Information sources, search strategy, and study selection

Three databases, PubMed, Scopus, and Web of Science, were searched between January 16 and 19, 2021, with an update on June 9, 2021. Full search terms and queries can be found in Supplementary Table 3. A1, A3, and A2 conducted the searches, saving the results to Zotero and removing duplicates there. The combined list was then uploaded to Covidence. A1, A4, and A2 independently screened the papers in two phases: first based on the titles, keywords, and abstracts, and then based on the full text. A list of reviews excluded at the full text stage is available in Supplementary Table 4. A1 and A4 divided the work and A2 screened all papers. Conflicts were resolved by involving the other reviewer.

Data collection and extraction

A1, A3, and A2 independently extracted data into a Google Sheet. A1 and A3 extracted data for about 50% of the total papers each, and A2 extracted data from all papers. A4 was assigned to resolve conflicts between the sets of data extractions.
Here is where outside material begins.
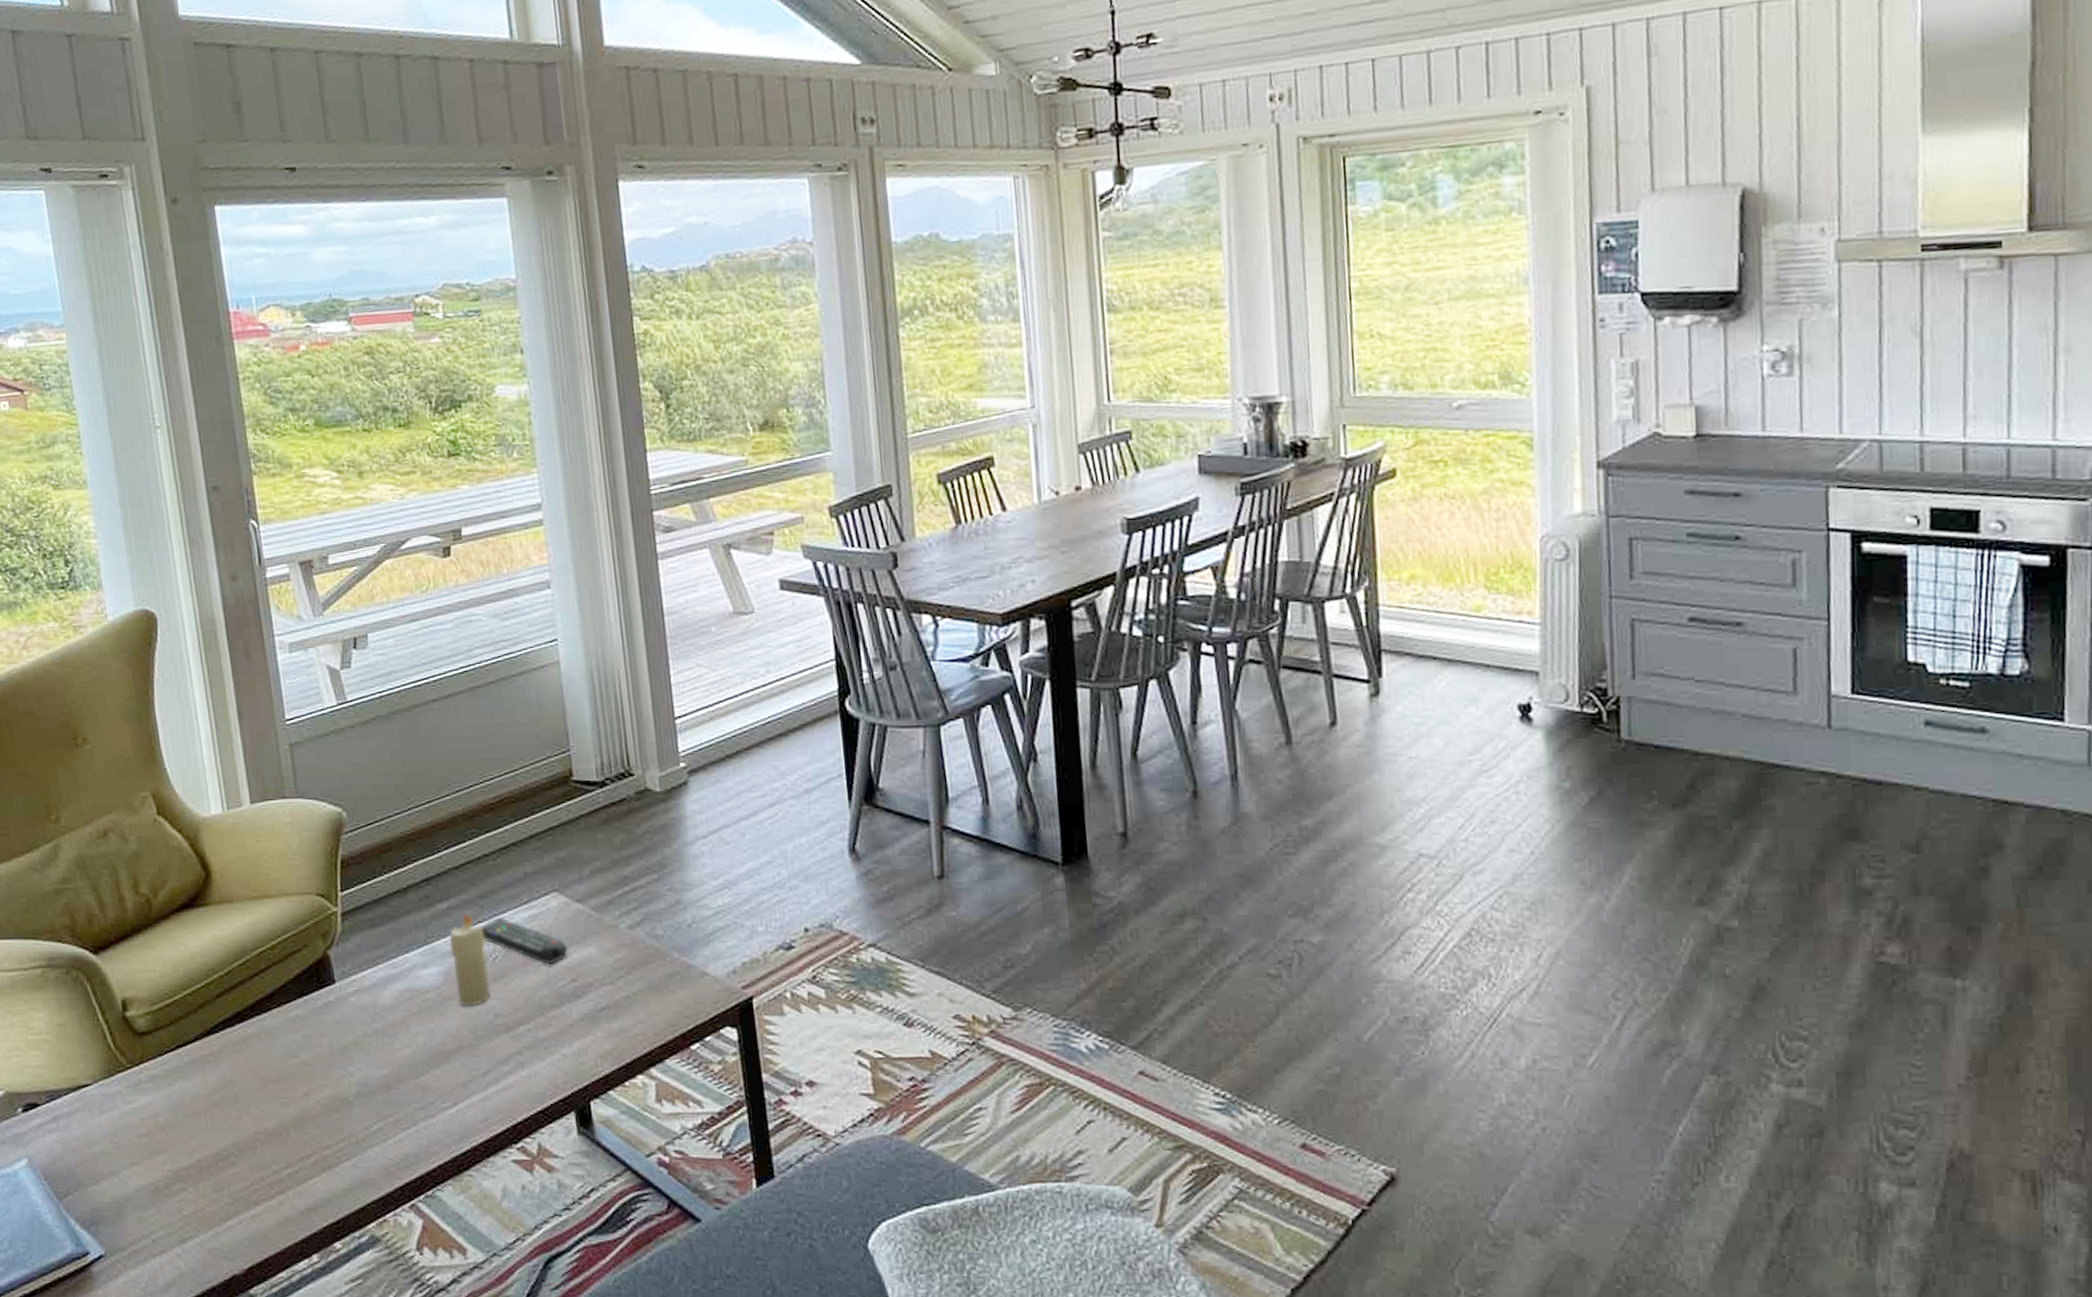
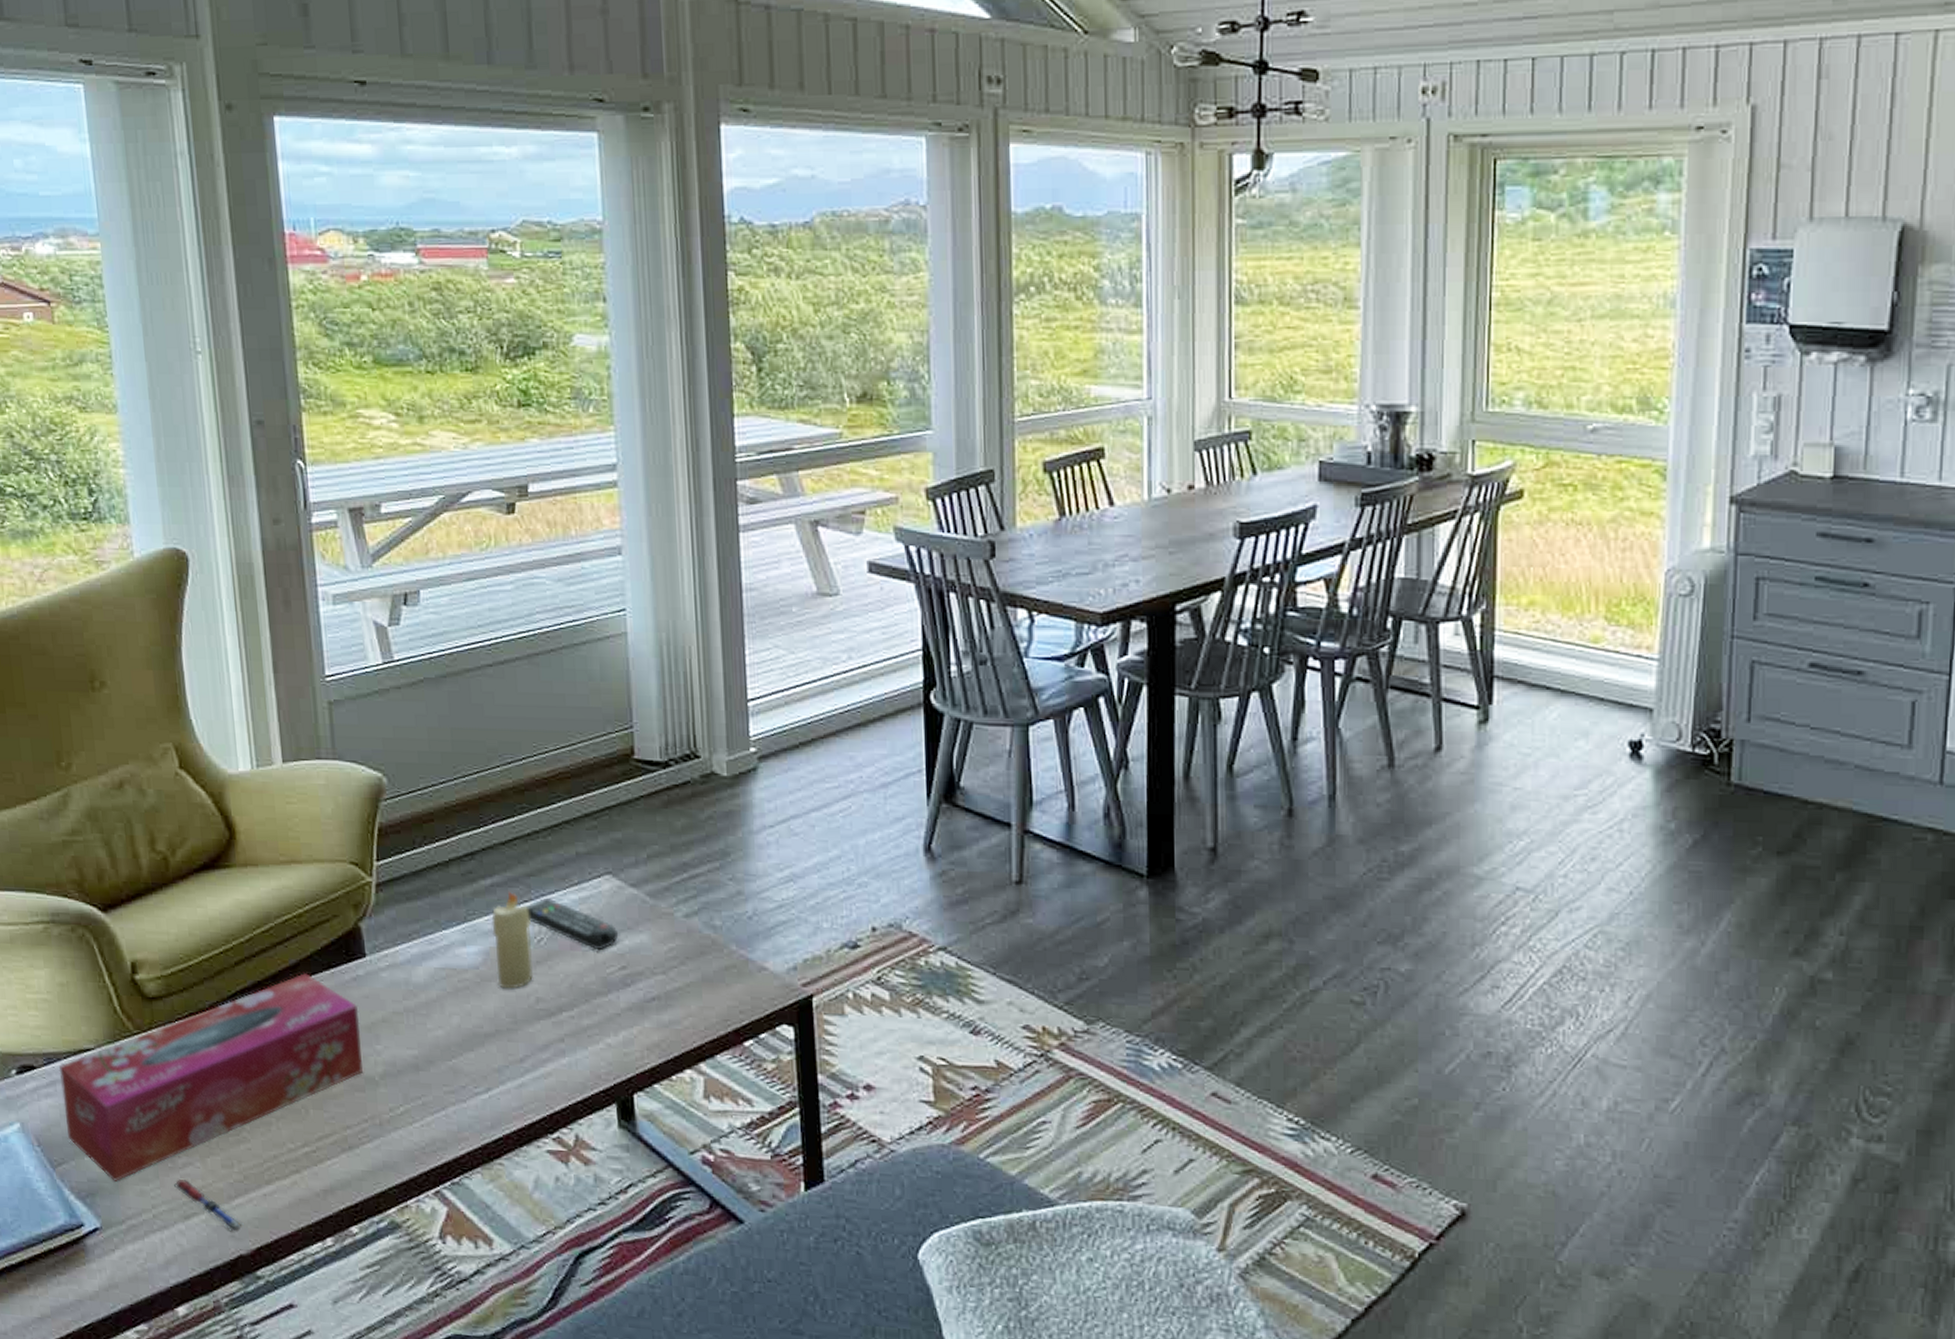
tissue box: none [60,1002,338,1210] -> present [59,973,363,1182]
pen: none [169,1205,236,1253] -> present [173,1179,244,1232]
Data extraction variables were decided based on an extension of PICOS41 for meta-reviews13. These included: article title, authors, year of publication, objectives, type of review, participant demographics (population subset, setting), number of databases searched, date ranges of database searches, publication date ranges of reviewed articles, number of studies, types of studies, country of origin of studies, study risk of bias/quality assessment tool used, protocol registration, citation count via Google Scholar, outcomes reported, method/s of analysis, measures of psychological resilience, their instruments, whether they were tested in COVID-19, how they were assessed (i.e., statistically), CIs, measures used to evaluate strategies, their instruments, whether they were tested in COVID-19, how they were assessed (i.e., statistically), CIs, thematic frameworks, and major finding.
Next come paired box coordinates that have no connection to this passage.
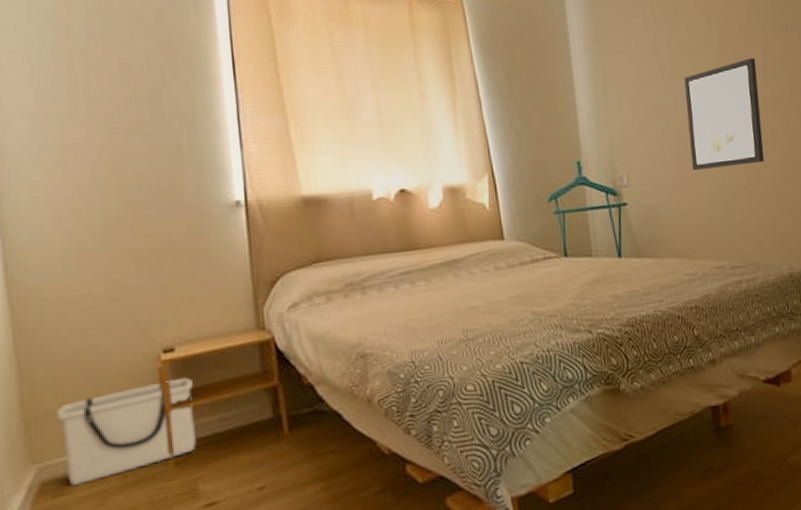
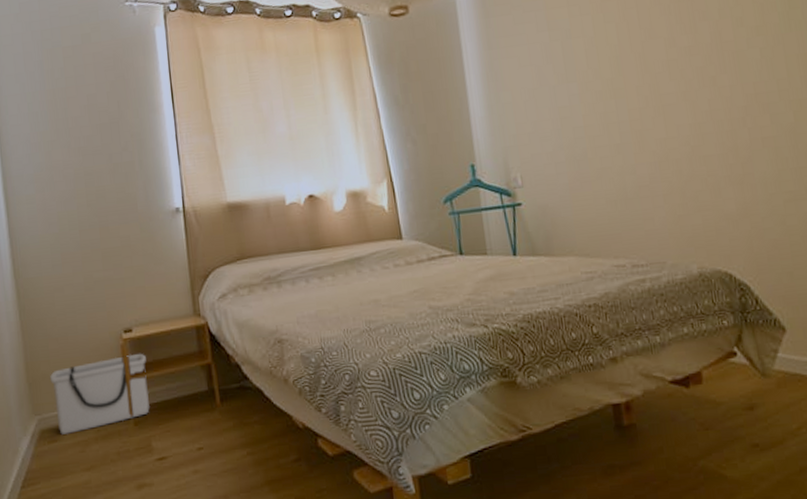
wall art: present [684,58,764,171] -> none [580,53,669,170]

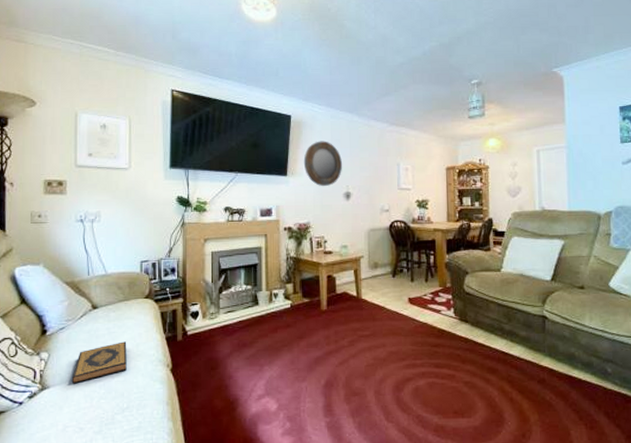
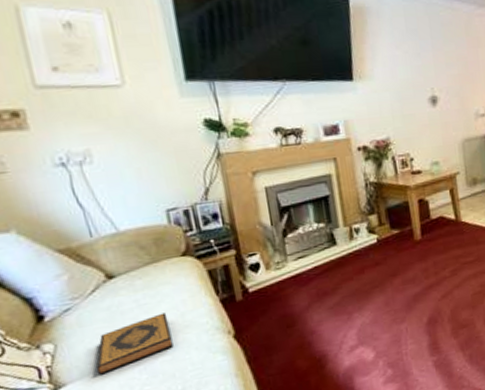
home mirror: present [303,141,342,186] -> none [372,31,424,91]

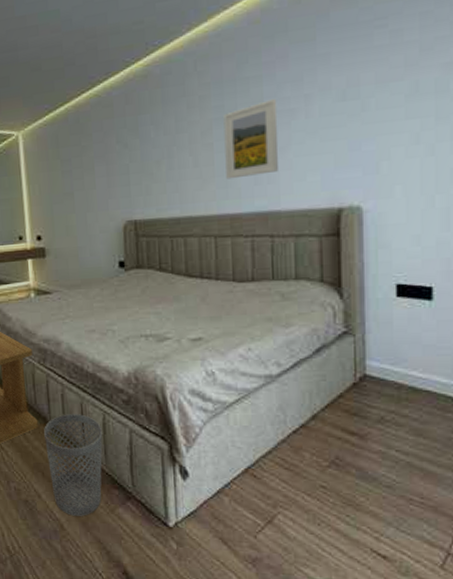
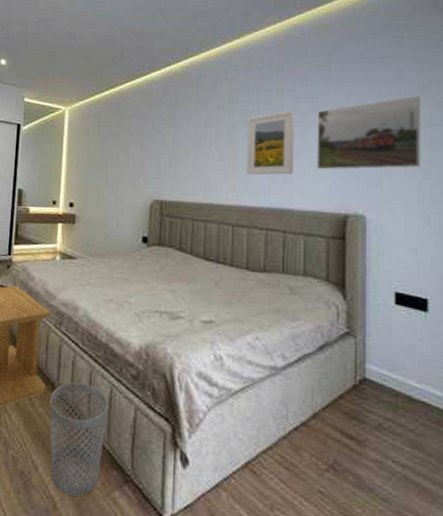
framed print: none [302,60,425,163] -> present [316,96,422,170]

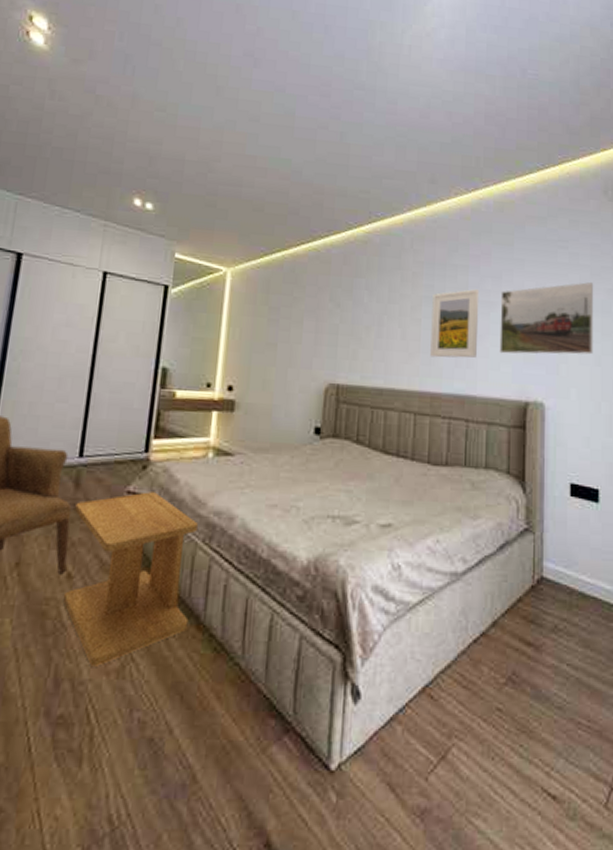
wastebasket: present [50,382,108,497] -> none [190,612,267,760]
Risk of bias and confidence assessments

Risk of bias and quality assessments were independently conducted by A1, A4, and A2 using a Google Form and Sheet. A1 and A4 were each responsible for about 50% of the papers, and A2 assessed all papers. We used the Scale for the Assessment of Narrative Review Articles (SANRA)42 for qualitative reviews and the JBI Critical Appraisal Checklist for Systematic Reviews and Research Synthesis13 for the rest. In contrast to the protocol, we did not use the AMSTAR-2 because there were too few reviews that met the characteristics required for that tool. Sums were averaged across the reviewers. Cut-offs were determined after evaluating and comparing the reviews in a weighted fashion; for both, the cut-off was set at 0.8. Only the data of reviews that met the standard of quality were used to answer RQ2. Confidence in the quality of evidence was assessed by A1 and A2 using the Grading of Recommendations Assessment, Development, and Evaluation (GRADE) system43.

Data analysis

The planned meta-synthesis could not be conducted due to the nature of the reviews captured. As such, measures of effect, variability (i.e., heterogeneity), and other inferential statistics could not be generated. Instead, a combination of descriptive statistics and thematic analyses were generated to identify meaningful patterns across the data44,45. A3 was responsible for the descriptives. A1, A4, and A2 conducted the thematic analyses. High-level themes were inductively derived as a means of “seeing across” the corpus of review work, while most sub-themes were semantically derived, using the words found within the reviews. All thematic analyses involved a standard, rigorous process of familiarisation with the data, initial coding by one reviewer, generation of initial themes by that reviewer, independent application of those themes by two reviewers, discussion and re-review until conflicts were resolved or themes discarded, and finalisation of themes by the first reviewer. A4 was the first reviewer for the measures data. A1 was the first reviewer for the strategies and risk/protective factors data. A2 was the second reviewer in all cases. We used Google Sheets for all analyses.